Recent experiments in the Southern Ocean offer the promise of controlling the threat of global warming by creating organic "sponges" for carbon dioxide, which is widely considered the main culprit for rising global temperatures. Scientists were able to grow a lush strip of phytoplankton 150 kilometers long by fertilizing a patch of the ocean with hundreds of kilograms of an iron compound. Phytoplankton presently accounts for over half of the photosynthesis on Earth, the process by which carbon dioxide is absorbed and converted into oxygen. A major limiting factor in the production of phytoplankton is lack of iron, but by fertilizing oceans with iron compounds scientists hope to be able to reduce carbon dioxide levels and reverse the greenhouse effect.
Which of the following, if true, casts the most serious doubt upon the advisability of using the fertilization method described above to control carbon dioxide levels?

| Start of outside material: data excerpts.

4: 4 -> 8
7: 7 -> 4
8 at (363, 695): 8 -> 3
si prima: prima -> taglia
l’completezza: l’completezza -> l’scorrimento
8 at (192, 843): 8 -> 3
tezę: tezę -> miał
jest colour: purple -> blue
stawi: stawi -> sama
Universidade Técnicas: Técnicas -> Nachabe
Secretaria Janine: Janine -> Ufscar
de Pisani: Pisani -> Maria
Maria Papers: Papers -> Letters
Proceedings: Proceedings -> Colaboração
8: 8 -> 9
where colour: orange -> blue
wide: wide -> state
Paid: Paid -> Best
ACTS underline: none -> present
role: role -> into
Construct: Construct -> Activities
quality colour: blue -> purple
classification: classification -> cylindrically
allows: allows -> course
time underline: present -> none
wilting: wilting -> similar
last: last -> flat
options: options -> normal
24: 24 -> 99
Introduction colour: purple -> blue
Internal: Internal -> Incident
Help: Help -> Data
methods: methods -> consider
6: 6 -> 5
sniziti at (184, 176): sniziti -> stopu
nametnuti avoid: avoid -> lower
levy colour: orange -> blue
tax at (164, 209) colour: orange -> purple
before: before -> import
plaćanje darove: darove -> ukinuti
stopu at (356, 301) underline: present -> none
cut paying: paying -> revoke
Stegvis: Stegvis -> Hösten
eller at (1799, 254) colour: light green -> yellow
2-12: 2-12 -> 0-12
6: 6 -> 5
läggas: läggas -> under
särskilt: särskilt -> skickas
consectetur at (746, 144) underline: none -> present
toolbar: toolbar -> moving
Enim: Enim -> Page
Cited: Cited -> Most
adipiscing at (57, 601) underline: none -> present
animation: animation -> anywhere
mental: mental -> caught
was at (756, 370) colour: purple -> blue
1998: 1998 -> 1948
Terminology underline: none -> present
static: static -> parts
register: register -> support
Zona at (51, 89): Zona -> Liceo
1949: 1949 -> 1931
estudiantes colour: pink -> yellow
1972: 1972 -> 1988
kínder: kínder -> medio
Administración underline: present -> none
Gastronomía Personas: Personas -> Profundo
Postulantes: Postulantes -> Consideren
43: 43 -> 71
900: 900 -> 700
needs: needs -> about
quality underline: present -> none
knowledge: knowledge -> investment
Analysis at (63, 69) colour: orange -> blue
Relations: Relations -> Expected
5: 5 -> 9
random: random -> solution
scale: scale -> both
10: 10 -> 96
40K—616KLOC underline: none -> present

(A) In some oceans, the growth of phytoplankton is also limited by how much nitrogen, phosphorus, and silicon are available.
(B) The cost of fertilizing the oceans with sufficient quantities of iron to reverse the greenhouse effect is likely to be very high.
(C) Iron naturally reaches the seas in the form of wind-blown mineral dust, which becomes more or less abundant as conditions on land change.
(D) Fertilization efforts will do nothing to curb the production of more carbon dioxide emissions.
(E) The oceans are a complex system, and the long-term consequences of ocean fertilization may be the opposite of what is predicted.